▶ [STUDY MATERIAL]

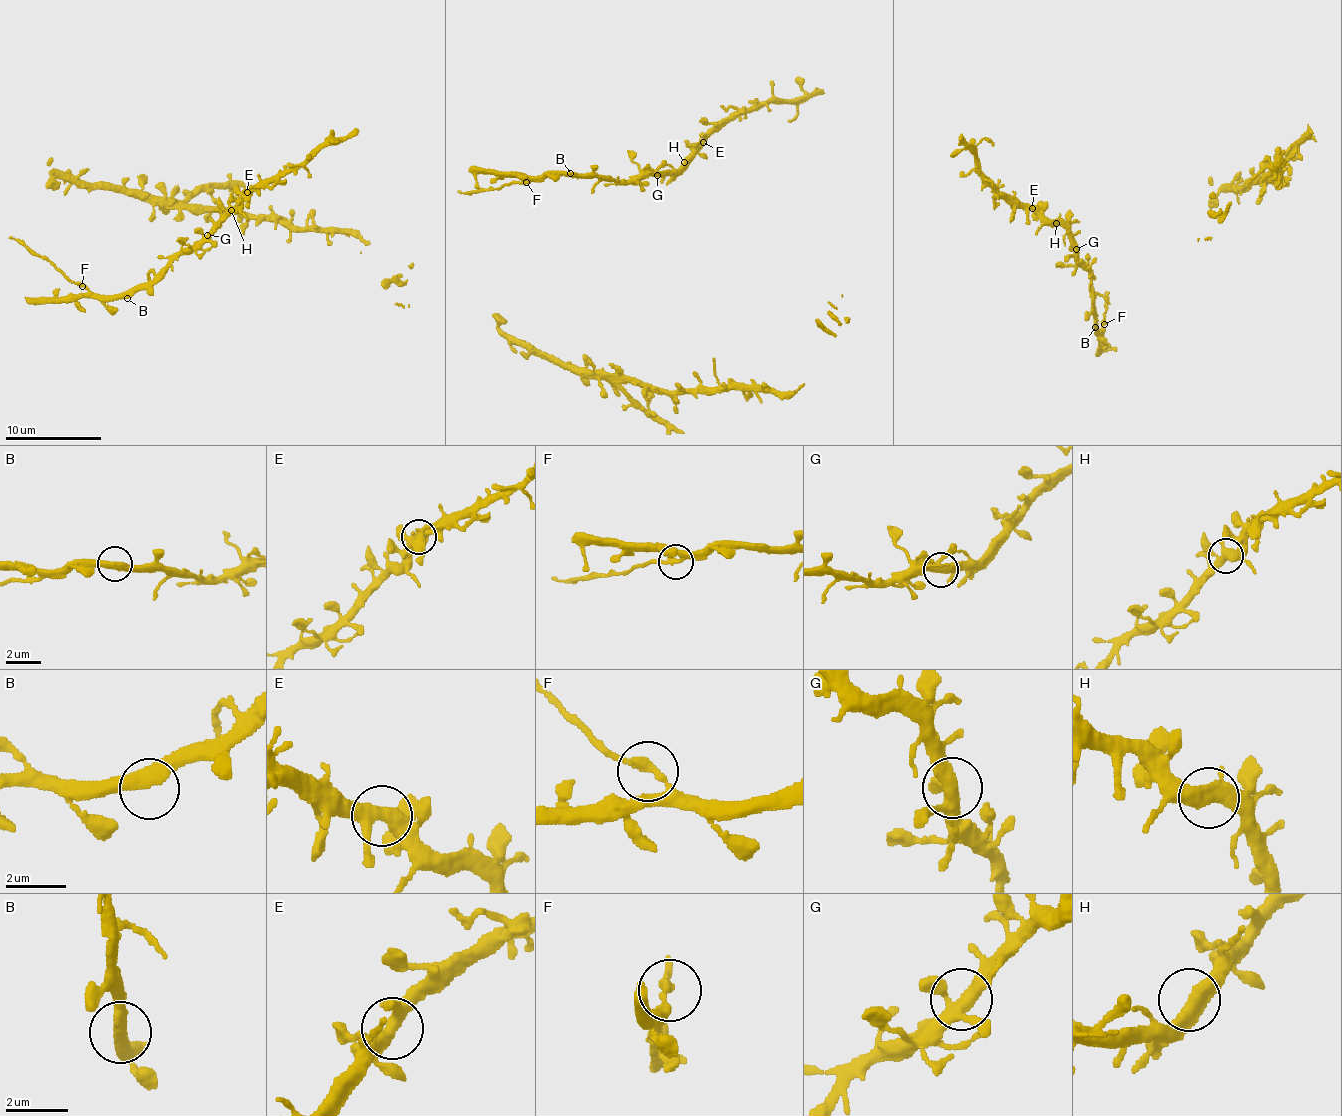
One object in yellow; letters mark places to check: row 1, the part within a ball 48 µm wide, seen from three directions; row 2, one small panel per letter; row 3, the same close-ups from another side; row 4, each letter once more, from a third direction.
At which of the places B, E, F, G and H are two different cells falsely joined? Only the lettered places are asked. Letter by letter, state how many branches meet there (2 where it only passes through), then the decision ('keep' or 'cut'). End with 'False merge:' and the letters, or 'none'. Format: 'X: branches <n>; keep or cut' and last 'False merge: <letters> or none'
B: branches 2; keep
E: branches 3; keep
F: branches 2; cut
G: branches 4; keep
H: branches 2; keep
False merge: F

▶ [EXERCISE]
Without including any picture, repeat the data exactly.

▶ [THE ANSWER]
One object in yellow; letters mark places to check: row 1, the part within a ball 48 µm wide, seen from three directions; row 2, one small panel per letter; row 3, the same close-ups from another side; row 4, each letter once more, from a third direction.
At which of the places B, E, F, G and H are two different cells falsely joined? Only the lettered places are asked. Letter by letter, state how many branches meet there (2 where it only passes through), then the decision ('keep' or 'cut'). End with 'False merge:' and the letters, or 'none'. Format: 'X: branches <n>; keep or cut' and last 'False merge: <letters> or none'
B: branches 2; keep
E: branches 3; keep
F: branches 2; cut
G: branches 4; keep
H: branches 2; keep
False merge: F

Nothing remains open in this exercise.